Bringing Benjamin back into the fold makes an already dangerous Carolina offense even more potent. Counting the 2014 and ‘15 playoffs, Carolina is on a string of 33 consecutive games with at least 100 yards rushing. The Panthers scuffled to 118 yards on the ground in the Super Bowl, though they, like everything else in that outing, came tough.

Denver has swapped out a couple pieces from its phenomenal 2015 defense—LB Todd Davis takes over for Danny Trevathan; DE Jared Crick for Malik Jackson. There won’t be much of a drop-off in production, which is bad news for the Panthers.

Key player: Mike Remmers, OT, Panthers. Denver’s pass rush turned Carolina’s tackles into human blocking sleds during the Super Bowl, with game MVP Von Miller chalking up 2.5 of his team’s seven sacks. Remmers will receive help Thursday, be it from a running back sliding over or TE Ed Dickson lending a hand so Greg Olsen can run his routes. However, in the end, Remmers will have to shoulder much of the load in a critical matchup.

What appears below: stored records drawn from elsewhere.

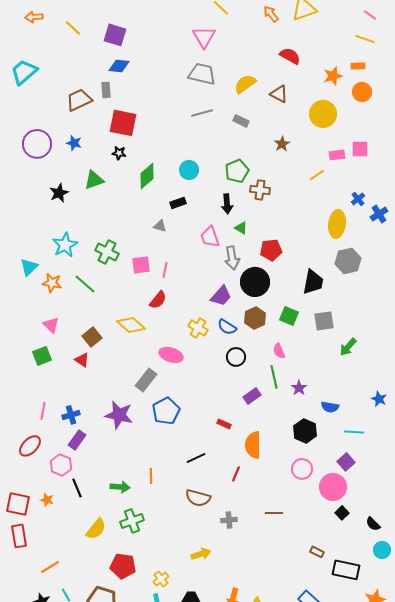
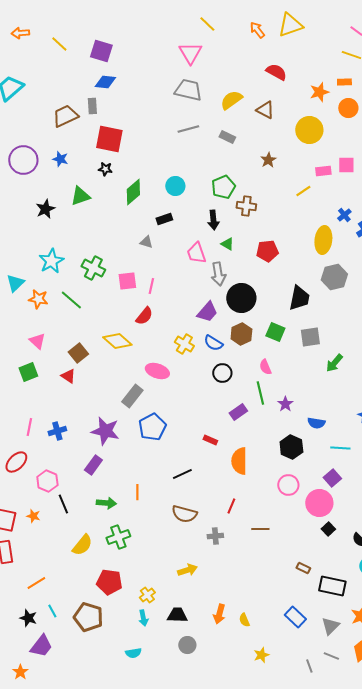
red pentagon: (271, 250) -> (267, 251), moved
purple rectangle: (77, 440) -> (93, 465), moved
red line: (236, 474) -> (231, 506), moved

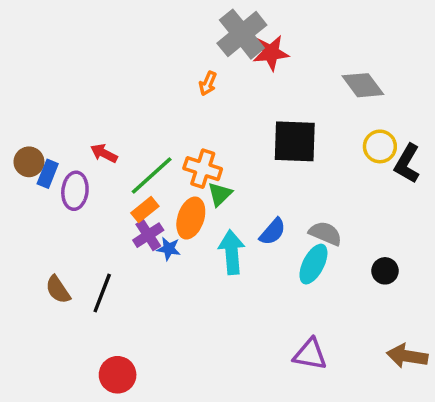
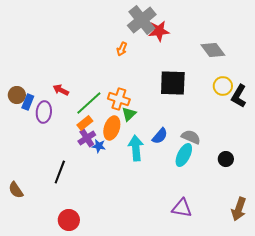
brown semicircle: (58, 290) -> (16, 190), moved
brown arrow: (407, 356) -> (239, 209), turned -80

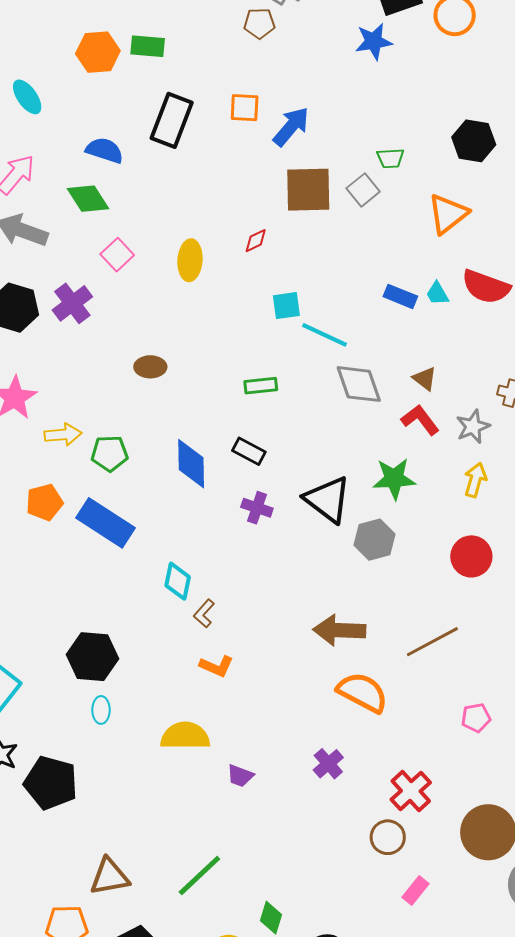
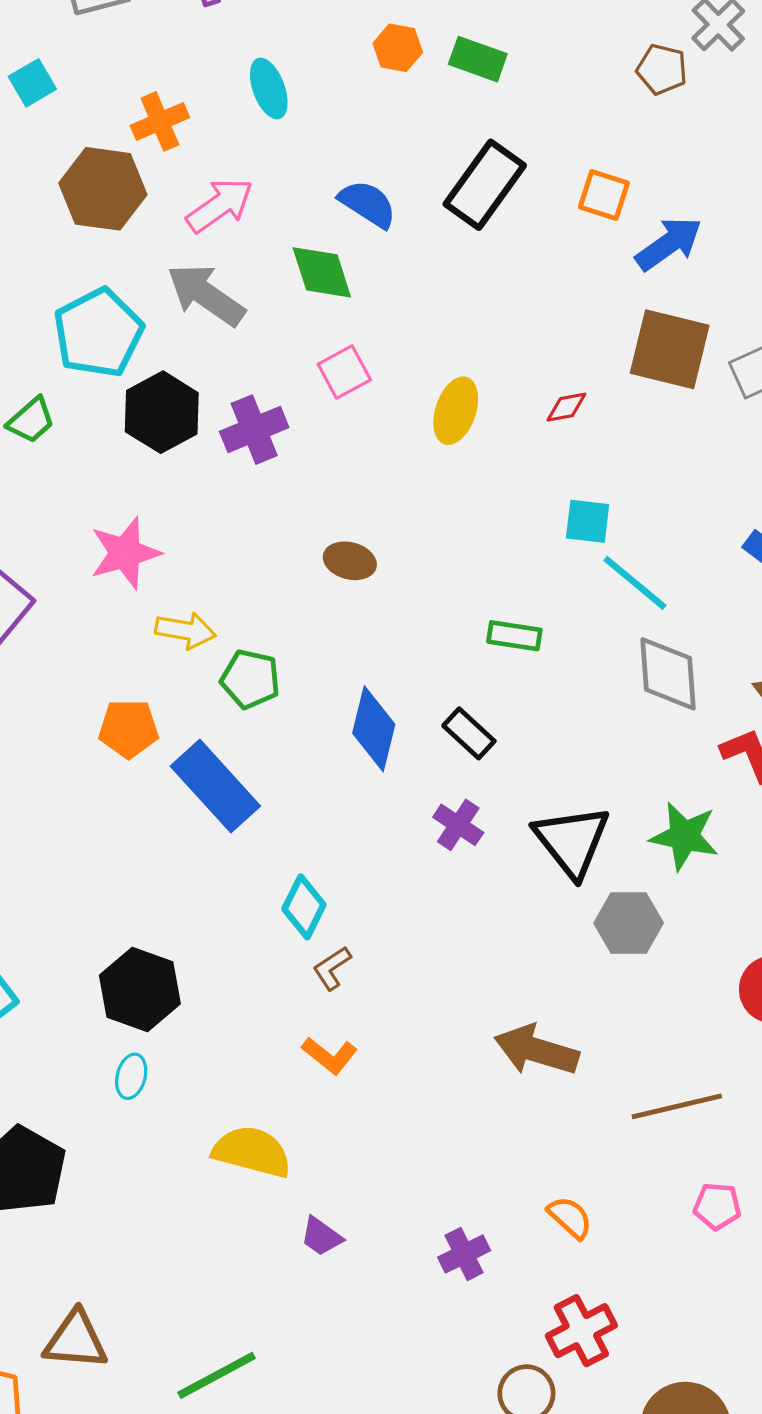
orange hexagon: (98, 52) -> (398, 48), size x0.7
orange semicircle: (363, 692) -> (570, 1217), moved, size x0.6
pink pentagon: (476, 718) -> (717, 1206), moved

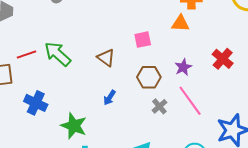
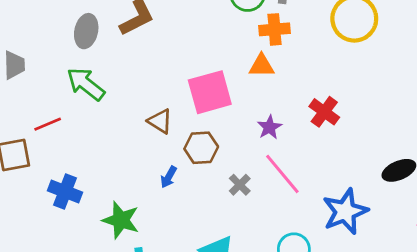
pink square: (143, 40) -> (210, 92), size x1.8
green arrow: (58, 54) -> (86, 84), moved
brown hexagon: (149, 77) -> (201, 148), moved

Bold prediction: One of Denver’s receivers finishes with 120-plus yards receiving. Thomas and Sanders topped that number just once each last season—the former with 168 yards vs. Green Bay, the latter 181 vs. Pittsburgh. However, Siemian’s effort to play it safe in his first start likely will come with a reliance on a favorite target. Thomas is the safer bet. In Week 3 of the preseason, when the starters saw extended minutes, Siemian targeted Thomas eight times resulting in four catches for 63 yards.